Referring to a July 10 “work day” in which evangelical leaders met with the president and other administration officials, Land said:

“Tony Perkins and Gary Bauer — who actually worked in the Reagan White House — and Ralph Reed and myself all testified to the fact that we’ve never had the kind of open access to the administration that we’ve had in this administration.”

So old-line religious right elites, who everyone says are past their prime, are in fact touting their unprecedented influence and access. Maybe they are still reeling from the way they were regarded in the Bush White House, in spite of their tireless support for that president.

Recall the late David Kuo, a former Bush aide who blew the whistle on elite Republican power brokers’ real attitudes toward evangelical leaders: “National Christian leaders received hugs and smiles in person and then were dismissed behind their backs and described as ‘ridiculous’, ‘out of control,’ and just plain ‘goofy.” Kuo again: “You name the important Christian leader, and I have heard them mocked by serious people in serious places.
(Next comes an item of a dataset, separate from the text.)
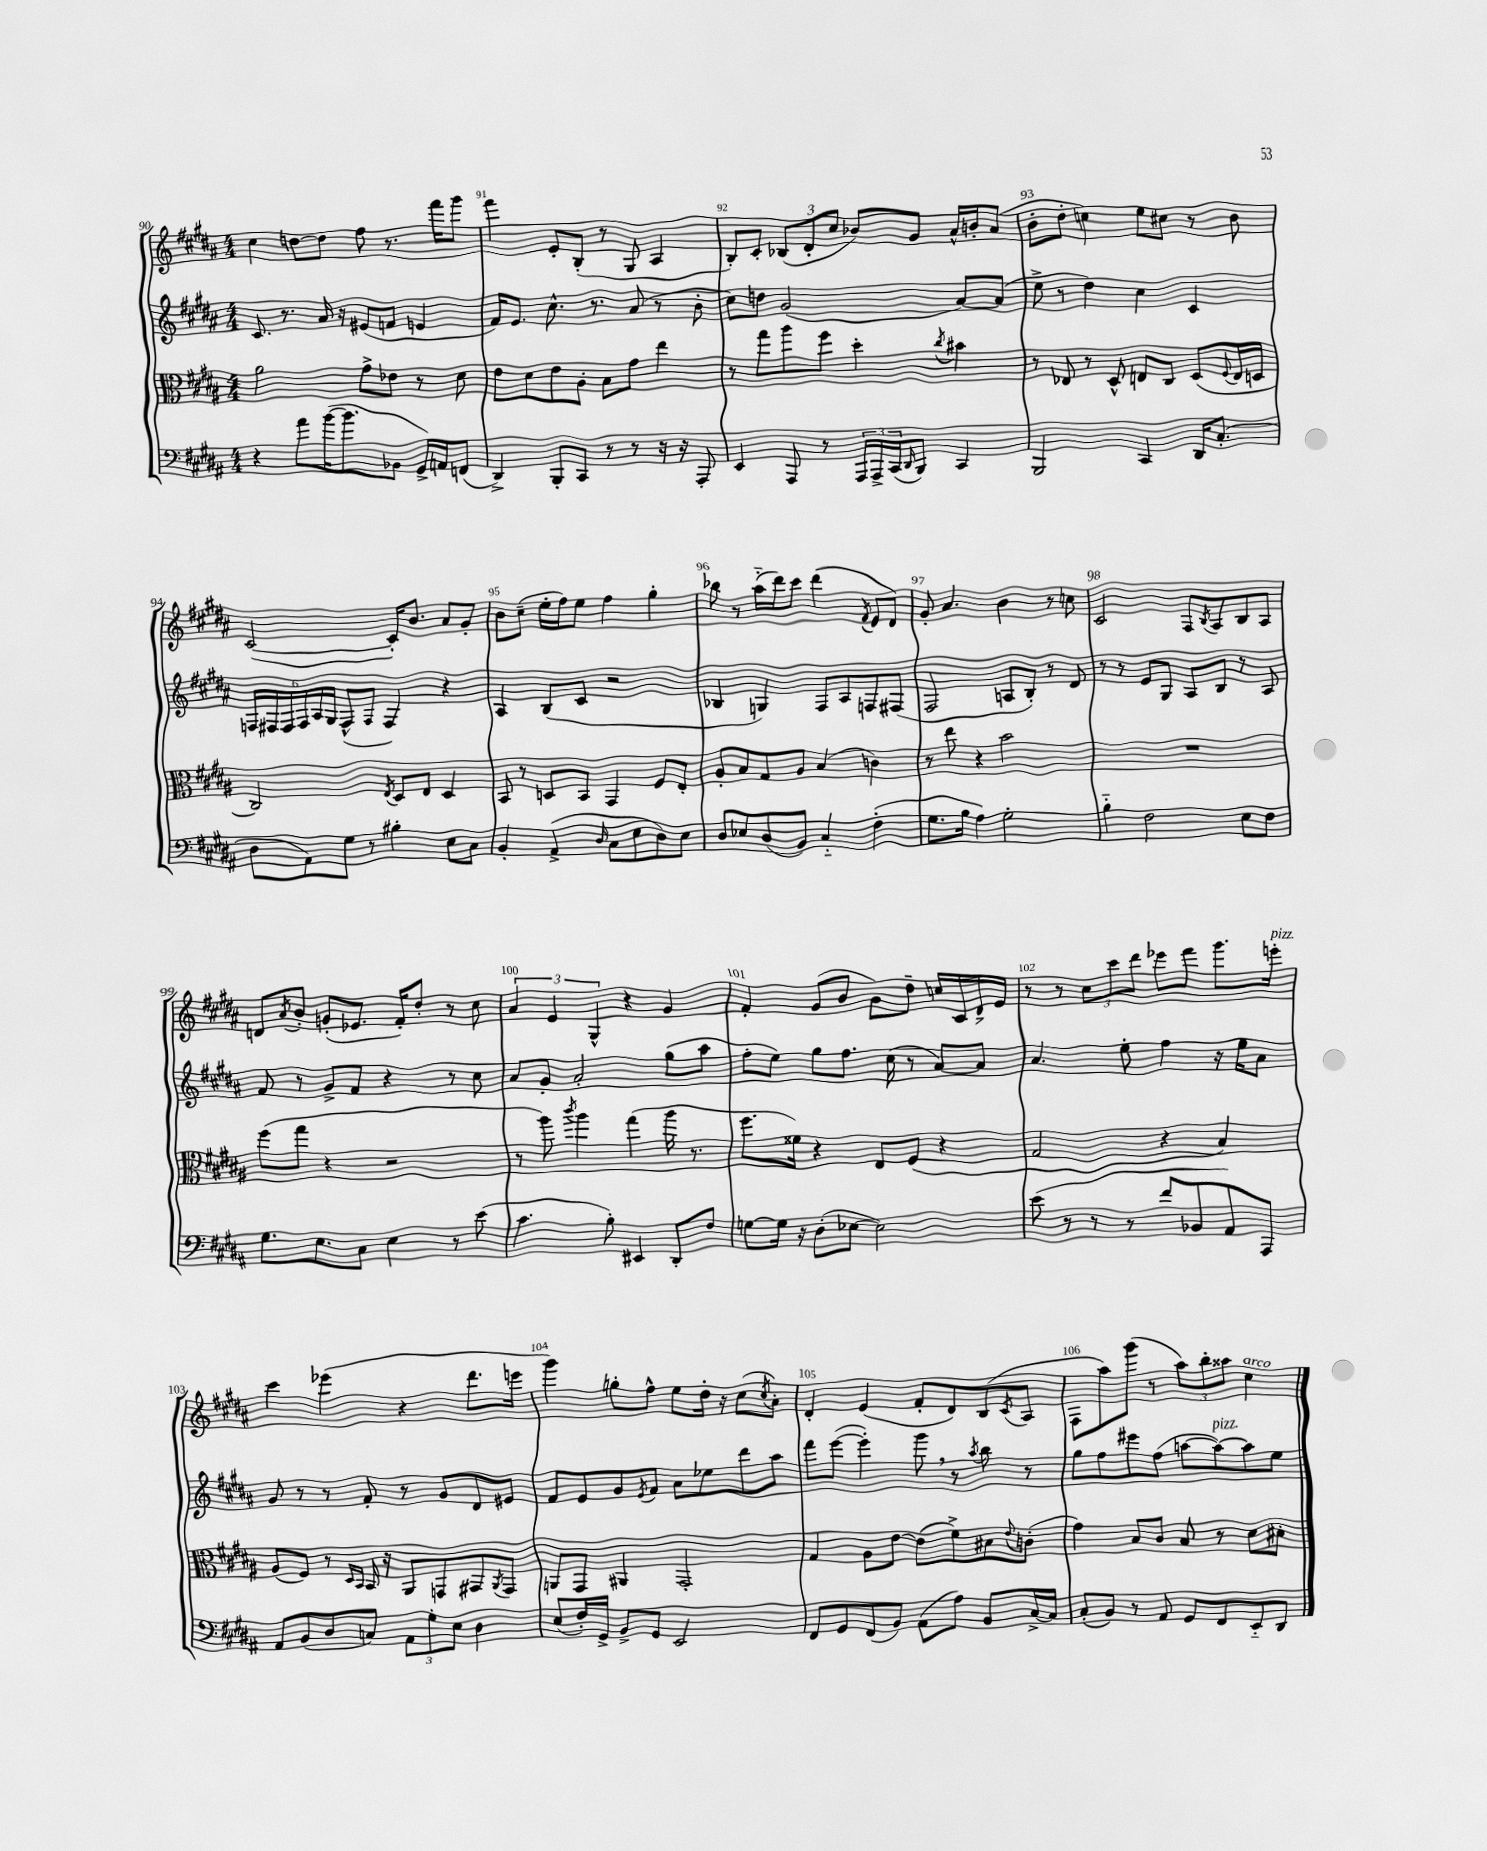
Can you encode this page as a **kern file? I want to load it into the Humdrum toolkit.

So the Trump team is stroking religious right leaders’ egos even as a sizeable portion of conservative evangelicals — many within Land and Floyd’s own denomination — hesitate to uncritically support the president.

Land’s comments amount to a nasty attack on his successor, Dr. Russell Moore, who has spoken out against Trump’s unchristian tone, words, behavior.

Dr. Land, who left his job at the ERLC four years ago, boasts of having the president’s ear even as Moore receives criticism for not having a seat at Trump’s table.

The whole thing struck me as low-class. Floyd, an Arkansas megachurch pastor who is immediate past president of the Southern Baptist Convention, could stay out of Trumpist politics if he wanted to. He gives off the vibe of a man loving the spotlight and jockeying for the presidency of a denominational entity. But given his position, Floyd’s public politicking undermines the thousands of Baptist clergy and lay leaders who are skeptical of Trump.

Land could quietly collect massive paychecks from his retirement job as a no-name seminary’s president. But he insists on sowing disunity among evangelicals, preaching uncritical Republicanism even as many evangelicals reckoning with the consequences of their decades of being the cheapest date in American politics.

In a 1998 interview about the relationship between evangelicals and the GOP, Land told the failing New York Times, “We want a wedding ring, we want a ceremony, we want a consummation of the marriage.”

It’s a shame that after decades of shacking up, Land finally got his wedding ring at a time when the Republican Party lines up behind a race-baiting demagogue with shocking disregard for the norms of Christian decency, public discourse, and democratic governance.